Krylov Distribution

TL;DR

The paper introduces the Krylov distribution as a new diagnostic tool to analyze how inverse-energy responses are organized in Hilbert space, revealing universal regimes and connecting to quantum geometric quantities.

Contribution

It defines the Krylov distribution based on the resolvent-dressed state, providing a novel perspective beyond conventional spectral functions, with analytical and numerical analysis of universal behaviors.

Findings

Identifies three universal regimes: saturation, extensive growth, and sublinear scaling.

Connects Krylov distribution to fidelity susceptibility and quantum geometric tensor.

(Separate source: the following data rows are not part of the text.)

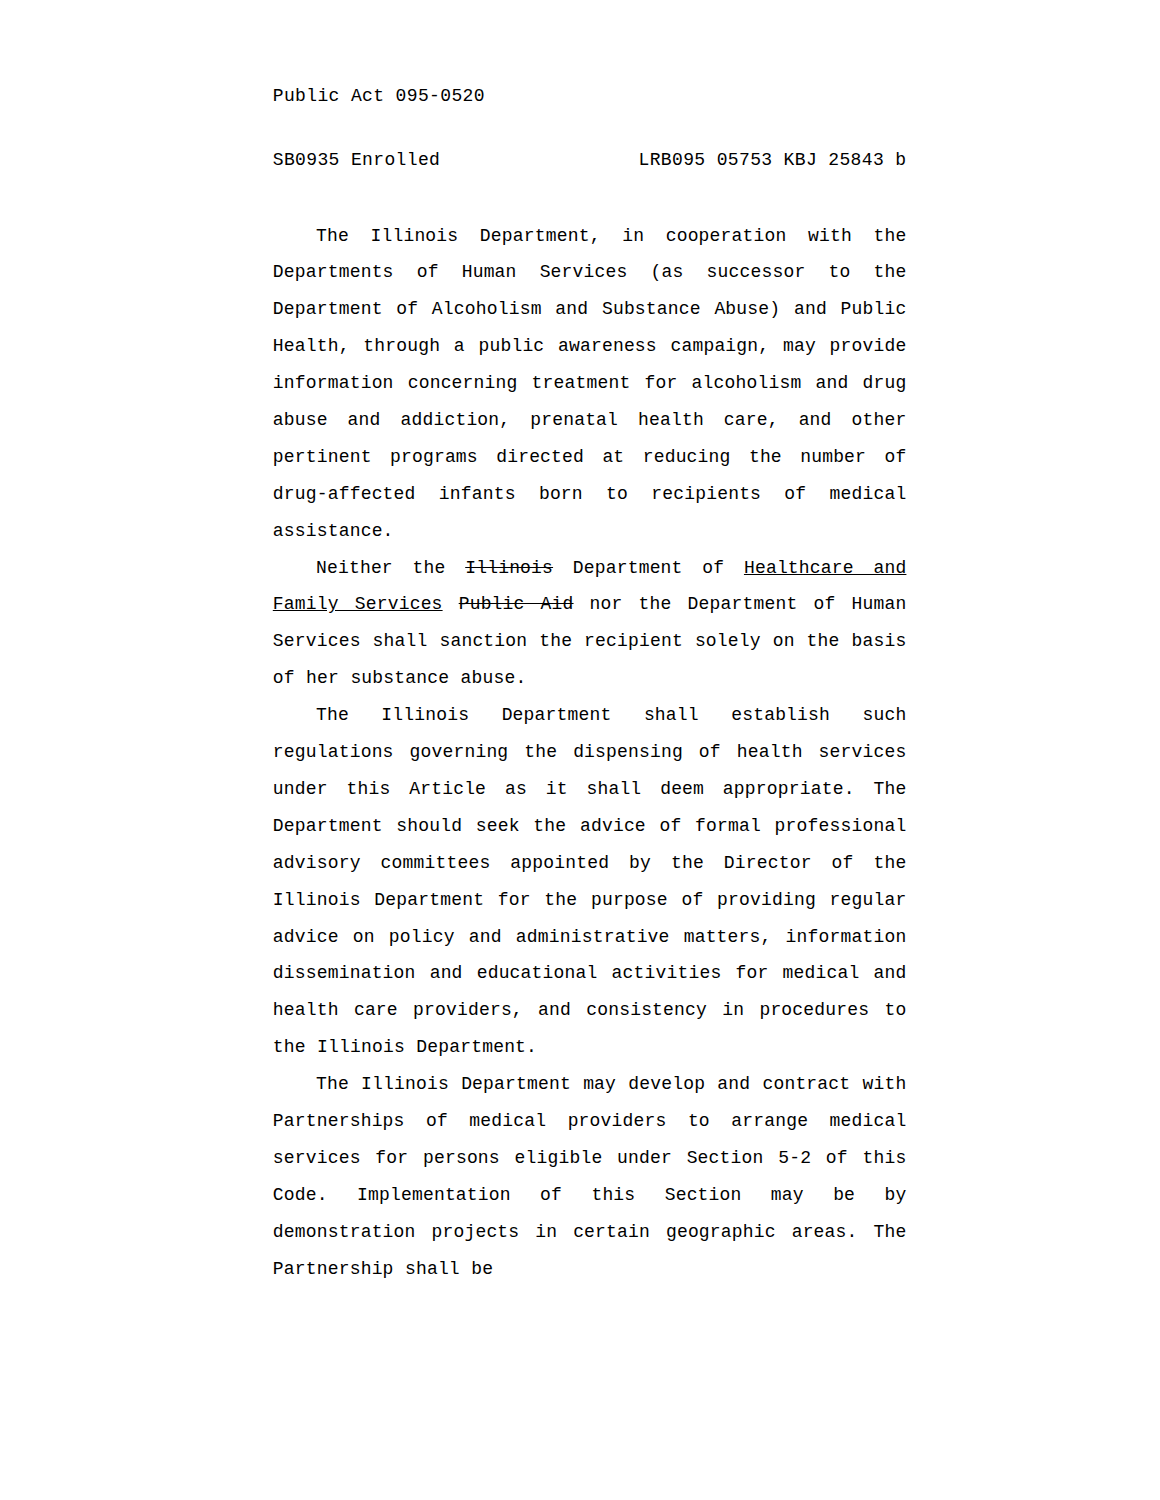Public Act 095-0520
SB0935 Enrolled LRB095 05753 KBJ 25843 b
The Illinois Department, in cooperation with the Departments of Human Services (as successor to the Department of Alcoholism and Substance Abuse) and Public Health, through a public awareness campaign, may provide information concerning treatment for alcoholism and drug abuse and addiction, prenatal health care, and other pertinent programs directed at reducing the number of drug-affected infants born to recipients of medical assistance.
Neither the Illinois Department of Healthcare and Family Services Public Aid nor the Department of Human Services shall sanction the recipient solely on the basis of her substance abuse.
The Illinois Department shall establish such regulations governing the dispensing of health services under this Article as it shall deem appropriate. The Department should seek the advice of formal professional advisory committees appointed by the Director of the Illinois Department for the purpose of providing regular advice on policy and administrative matters, information dissemination and educational activities for medical and health care providers, and consistency in procedures to the Illinois Department.
The Illinois Department may develop and contract with Partnerships of medical providers to arrange medical services for persons eligible under Section 5-2 of this Code. Implementation of this Section may be by demonstration projects in certain geographic areas. The Partnership shall be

Demonstrates the approach in solvable models and an interacting spin chain.

Abstract

We introduce the Krylov distribution $\mathcal{D}(\xi)$, a static Krylov-space diagnostic that characterizes how inverse-energy response is organized in Hilbert space. The central object is the resolvent-dressed state $(H-\xi)^{-1}|\psi_0\rangle$, whose decomposition in the Krylov basis generated from a reference state defines a normalized distribution over Krylov levels. Unlike conventional spectral functions, which resolve response solely along the energy axis, the Krylov distribution captures how the resolvent explores the dynamically accessible subspace as the spectral parameter $\xi$ is varied. Using asymptotic analysis, exact results in solvable models, and numerical studies of an interacting spin chain, we identify three universal regimes: saturation outside the spectral support, extensive growth within continuous spectra, and sublinear or logarithmic scaling near spectral edges and quantum critical points. We further show that fidelity susceptibility and the quantum geometric tensor admit natural decompositions in terms of Krylov-resolved resolvent amplitudes.